■ **WHAT THIS TASK INVOLVES**: Copy the listing word for word from its first line through the line that contains "18: (38, 180)", including that line, and leave out the pictures.

■ **STUDY MATERIAL**:
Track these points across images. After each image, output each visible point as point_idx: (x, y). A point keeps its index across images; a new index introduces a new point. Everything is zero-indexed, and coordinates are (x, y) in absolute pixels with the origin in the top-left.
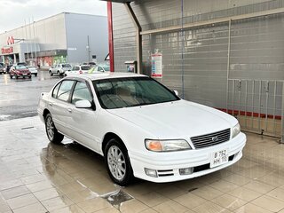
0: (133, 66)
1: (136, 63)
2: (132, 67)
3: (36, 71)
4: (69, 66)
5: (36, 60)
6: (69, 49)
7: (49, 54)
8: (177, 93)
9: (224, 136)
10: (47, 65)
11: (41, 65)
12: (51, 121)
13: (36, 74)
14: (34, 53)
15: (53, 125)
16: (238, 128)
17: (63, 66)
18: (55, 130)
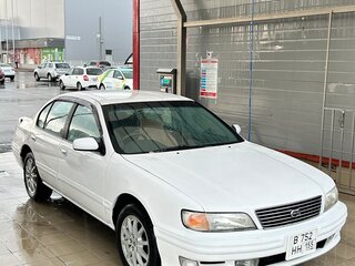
0: (171, 78)
1: (175, 72)
2: (169, 78)
3: (13, 73)
4: (66, 66)
5: (13, 53)
6: (68, 38)
7: (34, 44)
8: (238, 129)
9: (310, 208)
10: (31, 62)
11: (22, 62)
12: (34, 164)
13: (12, 77)
14: (10, 42)
15: (36, 172)
16: (335, 195)
17: (57, 66)
18: (38, 180)
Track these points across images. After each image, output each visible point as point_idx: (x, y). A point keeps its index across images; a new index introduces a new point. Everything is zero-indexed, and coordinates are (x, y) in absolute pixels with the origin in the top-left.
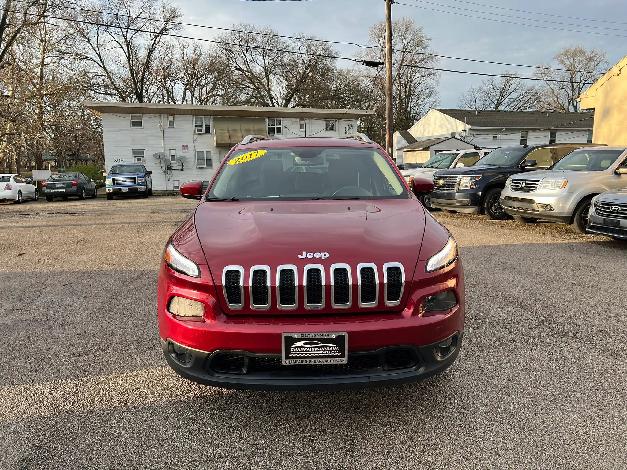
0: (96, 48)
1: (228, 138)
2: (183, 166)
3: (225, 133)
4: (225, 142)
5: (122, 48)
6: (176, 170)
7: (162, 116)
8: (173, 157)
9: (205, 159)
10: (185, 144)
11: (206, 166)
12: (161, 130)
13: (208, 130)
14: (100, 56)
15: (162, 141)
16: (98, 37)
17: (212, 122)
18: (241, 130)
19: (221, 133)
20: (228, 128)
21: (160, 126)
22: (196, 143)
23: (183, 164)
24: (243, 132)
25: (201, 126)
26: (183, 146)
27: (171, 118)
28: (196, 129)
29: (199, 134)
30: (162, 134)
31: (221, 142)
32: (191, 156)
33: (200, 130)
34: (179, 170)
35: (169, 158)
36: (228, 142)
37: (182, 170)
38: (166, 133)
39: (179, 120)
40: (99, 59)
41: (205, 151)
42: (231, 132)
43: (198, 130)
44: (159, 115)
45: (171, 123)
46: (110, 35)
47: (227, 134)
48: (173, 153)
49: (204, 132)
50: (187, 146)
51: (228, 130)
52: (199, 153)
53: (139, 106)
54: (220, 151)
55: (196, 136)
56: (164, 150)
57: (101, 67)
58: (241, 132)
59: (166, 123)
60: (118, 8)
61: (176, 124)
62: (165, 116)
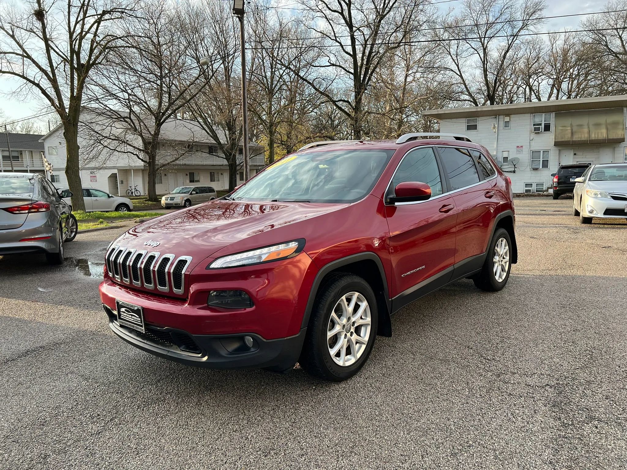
0: (455, 58)
1: (570, 135)
2: (515, 167)
3: (567, 130)
4: (565, 140)
5: (478, 53)
6: (507, 172)
7: (498, 118)
8: (505, 159)
9: (541, 160)
10: (520, 145)
11: (541, 167)
12: (495, 132)
13: (547, 128)
14: (458, 66)
15: (496, 143)
16: (458, 47)
17: (554, 119)
18: (588, 125)
19: (562, 130)
20: (571, 124)
21: (494, 127)
22: (533, 143)
23: (515, 166)
24: (591, 126)
25: (540, 124)
26: (518, 147)
27: (507, 119)
28: (533, 127)
29: (536, 133)
30: (496, 135)
31: (560, 140)
32: (525, 157)
33: (538, 129)
34: (510, 172)
35: (501, 160)
36: (569, 140)
37: (514, 172)
38: (500, 134)
39: (515, 120)
40: (457, 68)
41: (542, 151)
42: (575, 129)
43: (535, 129)
44: (494, 117)
45: (507, 124)
46: (468, 43)
47: (570, 131)
48: (505, 154)
49: (543, 131)
50: (522, 147)
51: (571, 126)
52: (535, 154)
53: (475, 110)
54: (560, 150)
55: (533, 136)
56: (497, 153)
57: (458, 75)
58: (589, 127)
59: (502, 124)
60: (478, 16)
61: (512, 124)
62: (501, 117)
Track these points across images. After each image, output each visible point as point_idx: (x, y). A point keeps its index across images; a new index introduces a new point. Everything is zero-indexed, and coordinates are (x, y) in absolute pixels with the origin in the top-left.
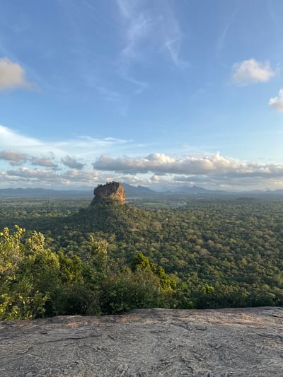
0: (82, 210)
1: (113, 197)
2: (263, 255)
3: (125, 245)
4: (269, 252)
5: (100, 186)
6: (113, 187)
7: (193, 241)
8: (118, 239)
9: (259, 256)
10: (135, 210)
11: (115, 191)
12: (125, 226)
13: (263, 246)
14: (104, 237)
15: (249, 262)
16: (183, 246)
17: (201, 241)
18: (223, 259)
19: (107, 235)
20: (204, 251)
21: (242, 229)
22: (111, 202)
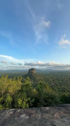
0: (26, 74)
1: (33, 71)
2: (67, 85)
3: (35, 82)
4: (68, 84)
5: (30, 69)
6: (33, 69)
7: (51, 82)
8: (34, 81)
9: (66, 85)
10: (38, 74)
11: (33, 70)
12: (35, 78)
13: (67, 83)
14: (31, 81)
15: (64, 87)
16: (48, 83)
17: (52, 82)
18: (58, 86)
19: (31, 80)
20: (53, 84)
21: (62, 79)
22: (32, 73)
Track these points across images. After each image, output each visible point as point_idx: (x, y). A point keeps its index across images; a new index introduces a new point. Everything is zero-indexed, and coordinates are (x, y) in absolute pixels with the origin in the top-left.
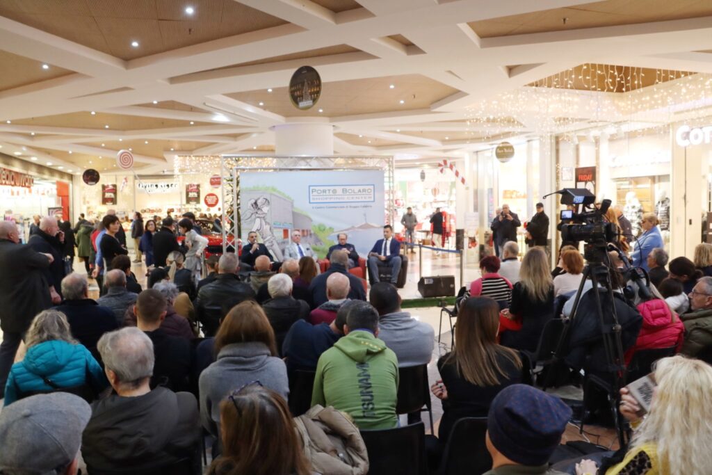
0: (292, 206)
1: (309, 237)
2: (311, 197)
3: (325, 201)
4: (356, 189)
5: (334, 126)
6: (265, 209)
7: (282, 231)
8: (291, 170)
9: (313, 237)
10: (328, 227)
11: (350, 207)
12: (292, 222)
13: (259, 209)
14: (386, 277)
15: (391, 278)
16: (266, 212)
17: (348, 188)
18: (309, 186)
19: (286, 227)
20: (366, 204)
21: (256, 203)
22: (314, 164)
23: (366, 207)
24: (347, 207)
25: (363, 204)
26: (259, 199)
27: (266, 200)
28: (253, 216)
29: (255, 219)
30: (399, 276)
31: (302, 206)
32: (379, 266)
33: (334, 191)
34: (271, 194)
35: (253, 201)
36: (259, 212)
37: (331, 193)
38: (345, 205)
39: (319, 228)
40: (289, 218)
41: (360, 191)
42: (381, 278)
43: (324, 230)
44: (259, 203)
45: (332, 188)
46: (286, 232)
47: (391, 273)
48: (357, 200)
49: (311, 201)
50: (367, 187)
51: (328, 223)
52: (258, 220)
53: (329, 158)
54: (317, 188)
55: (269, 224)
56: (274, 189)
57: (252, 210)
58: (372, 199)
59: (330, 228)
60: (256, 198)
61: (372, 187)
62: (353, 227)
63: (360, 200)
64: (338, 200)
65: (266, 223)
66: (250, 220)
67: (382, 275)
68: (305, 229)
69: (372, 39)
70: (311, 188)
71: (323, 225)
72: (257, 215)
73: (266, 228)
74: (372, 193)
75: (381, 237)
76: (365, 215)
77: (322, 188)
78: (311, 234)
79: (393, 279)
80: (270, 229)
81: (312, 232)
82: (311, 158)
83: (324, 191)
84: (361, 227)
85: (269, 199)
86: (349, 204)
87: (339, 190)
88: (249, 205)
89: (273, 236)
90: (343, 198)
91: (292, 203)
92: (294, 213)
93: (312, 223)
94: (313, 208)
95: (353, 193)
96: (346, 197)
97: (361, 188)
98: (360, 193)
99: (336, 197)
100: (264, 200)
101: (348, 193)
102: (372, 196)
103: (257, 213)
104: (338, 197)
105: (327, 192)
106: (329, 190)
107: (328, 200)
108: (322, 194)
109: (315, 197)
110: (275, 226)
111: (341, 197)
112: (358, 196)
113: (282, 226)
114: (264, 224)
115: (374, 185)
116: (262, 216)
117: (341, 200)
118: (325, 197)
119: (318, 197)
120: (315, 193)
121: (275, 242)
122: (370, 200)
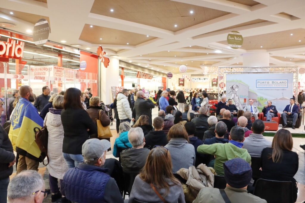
0: (249, 89)
1: (255, 102)
2: (257, 85)
3: (264, 87)
4: (279, 81)
5: (270, 53)
6: (236, 90)
7: (243, 99)
8: (249, 73)
9: (257, 102)
10: (264, 99)
11: (276, 90)
12: (248, 96)
13: (234, 89)
14: (290, 123)
15: (292, 123)
16: (237, 91)
17: (275, 81)
18: (257, 80)
19: (245, 97)
20: (283, 89)
21: (232, 87)
22: (259, 70)
23: (284, 90)
25: (282, 89)
26: (234, 85)
27: (237, 86)
28: (231, 92)
29: (232, 94)
30: (296, 123)
31: (253, 88)
32: (287, 117)
33: (268, 83)
34: (239, 83)
35: (231, 86)
36: (234, 91)
38: (273, 89)
39: (260, 98)
40: (247, 94)
41: (280, 82)
42: (287, 123)
43: (263, 99)
44: (234, 87)
45: (267, 81)
46: (245, 100)
47: (292, 121)
48: (279, 87)
49: (257, 87)
50: (284, 81)
51: (264, 97)
52: (233, 94)
53: (266, 68)
54: (260, 81)
55: (238, 96)
56: (240, 81)
57: (231, 90)
58: (287, 87)
59: (266, 99)
60: (233, 85)
61: (287, 81)
62: (277, 99)
63: (281, 87)
64: (270, 87)
66: (230, 94)
67: (288, 121)
69: (271, 16)
70: (257, 81)
71: (262, 98)
72: (233, 92)
73: (237, 97)
74: (287, 83)
75: (289, 104)
76: (283, 93)
77: (262, 81)
78: (256, 101)
79: (293, 124)
80: (238, 98)
81: (257, 100)
82: (258, 68)
83: (263, 82)
84: (281, 99)
85: (238, 85)
86: (275, 89)
87: (271, 82)
88: (230, 88)
89: (239, 101)
90: (273, 86)
91: (248, 87)
92: (249, 92)
93: (257, 96)
94: (258, 90)
95: (277, 84)
96: (273, 85)
97: (281, 81)
98: (280, 83)
99: (269, 85)
100: (236, 86)
101: (274, 84)
102: (287, 85)
103: (233, 91)
104: (270, 85)
105: (265, 83)
106: (266, 82)
107: (265, 87)
108: (262, 84)
109: (259, 85)
110: (240, 97)
111: (271, 85)
112: (279, 85)
113: (243, 97)
114: (236, 96)
115: (288, 80)
116: (235, 92)
117: (271, 87)
118: (264, 85)
119: (260, 85)
120: (259, 83)
121: (240, 104)
122: (285, 87)
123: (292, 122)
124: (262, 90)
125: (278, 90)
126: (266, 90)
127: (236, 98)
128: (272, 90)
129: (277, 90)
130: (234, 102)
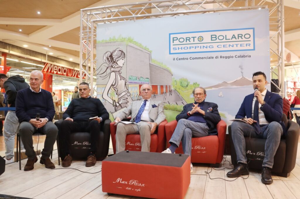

■ **WRITTEN SOLUTION**:
Track these points across images. After each image, output each visible point as point_idx: (x, y). A point keeps its index across images; a new index introduces a new point. Everything is zero-indexed, and coordinates are (x, y) in absolute pixels with the origin in the top-left.
0: (133, 66)
1: (136, 63)
2: (132, 67)
3: (36, 71)
4: (69, 66)
5: (36, 60)
6: (69, 49)
7: (49, 54)
8: (177, 93)
9: (224, 136)
10: (47, 65)
11: (41, 65)
12: (51, 121)
13: (36, 74)
14: (34, 53)
15: (53, 125)
16: (238, 128)
17: (63, 66)
18: (55, 130)
0: (171, 78)
1: (175, 72)
2: (169, 78)
3: (13, 73)
4: (66, 66)
5: (13, 53)
6: (68, 38)
7: (34, 44)
8: (238, 129)
9: (310, 208)
10: (31, 62)
11: (22, 62)
12: (34, 164)
13: (12, 77)
14: (10, 42)
15: (36, 172)
16: (335, 195)
17: (57, 66)
18: (38, 180)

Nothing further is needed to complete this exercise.